» **Text segment**:
MathiasBaumgartinger commented Nov 27, 2024

Bug description

Hi there! I have previously created my first LightningDataModule. More specifically, a NonGeoDataModule which inherits from there (see torchgeo-fork. Interestingly, when I try to run this module I get RuntimeError: Input type (torch.FloatTensor) and weight type (torch.cuda.FloatTensor) should be the same or input should be a MKLDNN tensor and weight is a dense tensor. Even more intersting is the fact, that if I override the transfer_batch_to_device like:

def transfer_batch_to_device(self, batch: Any, device: torch.device, dataloader_idx: int) -> Any:
        batch = super().transfer_batch_to_device(batch, device, dataloader_idx)
        print("----------------------------------------")
        for k in batch.keys(): print(k, batch[k][0].get_device())
        print("----------------------------------------")
        
        return batch

I get the output

image 0
mask 0

It happens during the validation step (lightning/pytorch/strategies/strategy.py", line 411).

What version are you seeing the problem on?

v2.4

How to reproduce the bug

def train(
    config: dict, 
    data_dir: str=default_data_dir, 
    root_dir: str=default_root_dir,
    min_epochs: int=1,
    max_epochs: int=25) -> None:
    
    tune_metrics = {"loss": "ptl/val_loss", "acc": "ptl/val_accuracy"}
    
    module = FL(
        num_workers=config["num_workers"], 
        batch_size=config["batch_size"], 
        patch_size=config["patch_size"],
        val_split_pct=0.25,
        use_toy=True,
        #augs=transforms,
        root=data_dir, 
    )
    task = SemanticSegmentationTask(
        model="unet",
        backbone="resnet50",
        ignore_index=255,
        in_channels=5,#(5+3), #appended indices
        num_classes=13,
        lr=config["lr"],
        patience=config["lr_patience"]
    )

» **Recorded information**:

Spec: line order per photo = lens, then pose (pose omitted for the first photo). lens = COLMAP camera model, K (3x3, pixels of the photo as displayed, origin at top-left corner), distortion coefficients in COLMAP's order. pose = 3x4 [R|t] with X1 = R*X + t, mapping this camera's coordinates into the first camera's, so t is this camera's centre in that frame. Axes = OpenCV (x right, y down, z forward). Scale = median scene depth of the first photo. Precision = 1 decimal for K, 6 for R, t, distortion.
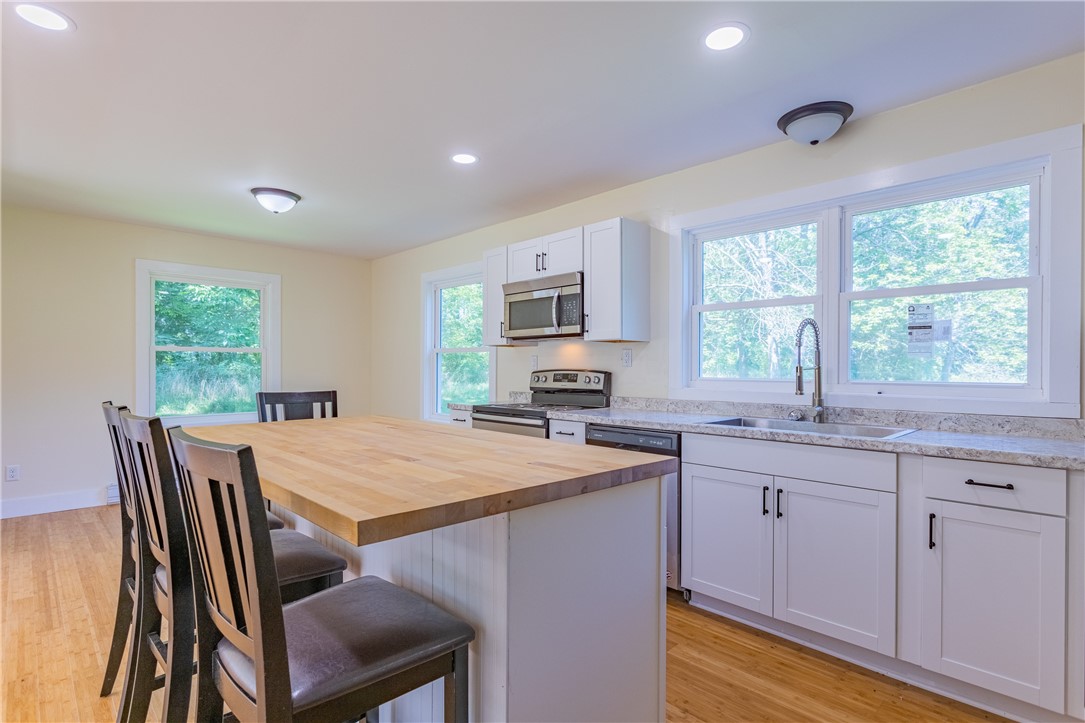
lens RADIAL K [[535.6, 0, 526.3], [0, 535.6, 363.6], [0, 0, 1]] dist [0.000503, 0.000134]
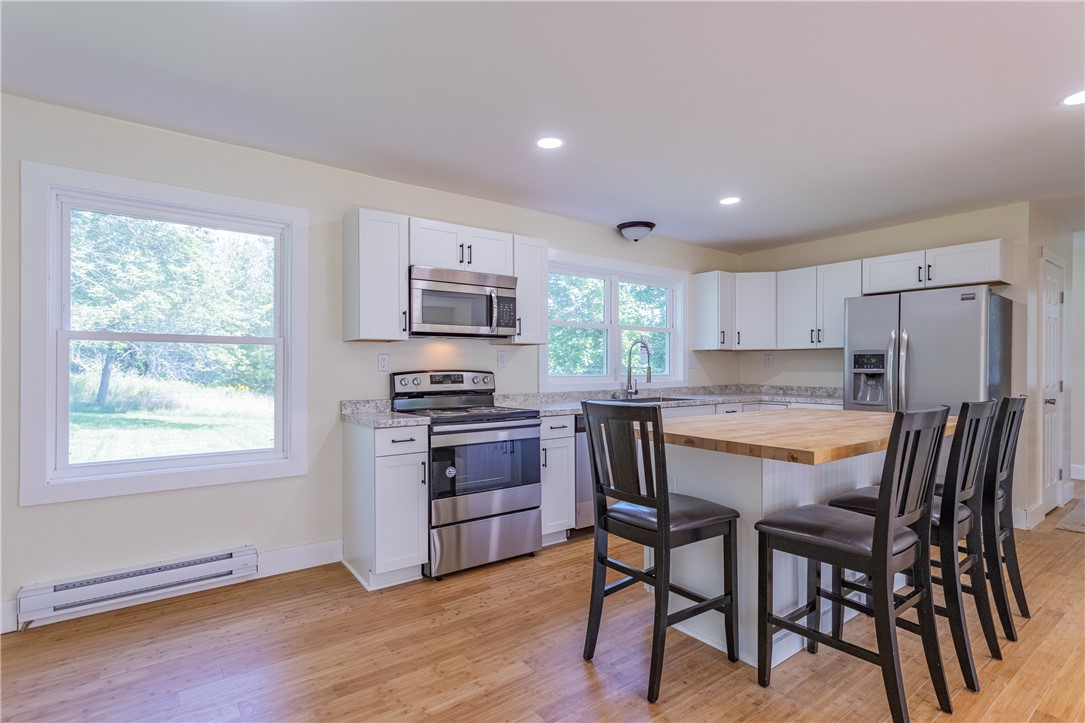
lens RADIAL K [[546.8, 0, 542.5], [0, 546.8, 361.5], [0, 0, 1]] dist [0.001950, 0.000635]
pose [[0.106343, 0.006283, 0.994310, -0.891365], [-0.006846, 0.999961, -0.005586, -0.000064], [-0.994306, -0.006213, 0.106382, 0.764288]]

--

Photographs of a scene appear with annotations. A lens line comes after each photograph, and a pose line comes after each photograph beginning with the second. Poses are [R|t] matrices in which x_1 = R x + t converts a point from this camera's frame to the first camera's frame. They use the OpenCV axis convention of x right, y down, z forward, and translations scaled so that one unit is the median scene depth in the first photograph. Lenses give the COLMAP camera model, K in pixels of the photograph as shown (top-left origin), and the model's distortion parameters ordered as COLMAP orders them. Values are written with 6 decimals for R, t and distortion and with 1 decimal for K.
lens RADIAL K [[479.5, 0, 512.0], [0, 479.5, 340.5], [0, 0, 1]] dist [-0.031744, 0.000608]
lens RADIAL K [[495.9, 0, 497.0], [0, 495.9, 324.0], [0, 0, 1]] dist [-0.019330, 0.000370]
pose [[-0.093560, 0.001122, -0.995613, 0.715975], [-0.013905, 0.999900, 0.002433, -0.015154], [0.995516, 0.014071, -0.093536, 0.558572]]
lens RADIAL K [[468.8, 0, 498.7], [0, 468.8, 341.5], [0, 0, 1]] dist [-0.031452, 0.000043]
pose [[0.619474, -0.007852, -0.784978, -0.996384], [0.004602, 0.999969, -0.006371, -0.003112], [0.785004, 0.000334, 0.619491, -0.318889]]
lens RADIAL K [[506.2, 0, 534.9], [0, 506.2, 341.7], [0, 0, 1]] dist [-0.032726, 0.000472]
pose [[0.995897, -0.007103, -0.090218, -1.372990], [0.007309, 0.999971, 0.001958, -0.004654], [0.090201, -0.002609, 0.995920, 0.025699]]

» **Brief**: Write out the bug report between "Bug description" and "super().transfer_batch_to_device(batch, device, dataloader_idx)", inclusive, substituting "DataModule" for "LightningDataModule". The data comes from a source separate from the bug report.

» **Your response**:
Bug description

Hi there! I have previously created my first DataModule. More specifically, a NonGeoDataModule which inherits from there (see torchgeo-fork. Interestingly, when I try to run this module I get RuntimeError: Input type (torch.FloatTensor) and weight type (torch.cuda.FloatTensor) should be the same or input should be a MKLDNN tensor and weight is a dense tensor. Even more intersting is the fact, that if I override the transfer_batch_to_device like:

def transfer_batch_to_device(self, batch: Any, device: torch.device, dataloader_idx: int) -> Any:
        batch = super().transfer_batch_to_device(batch, device, dataloader_idx)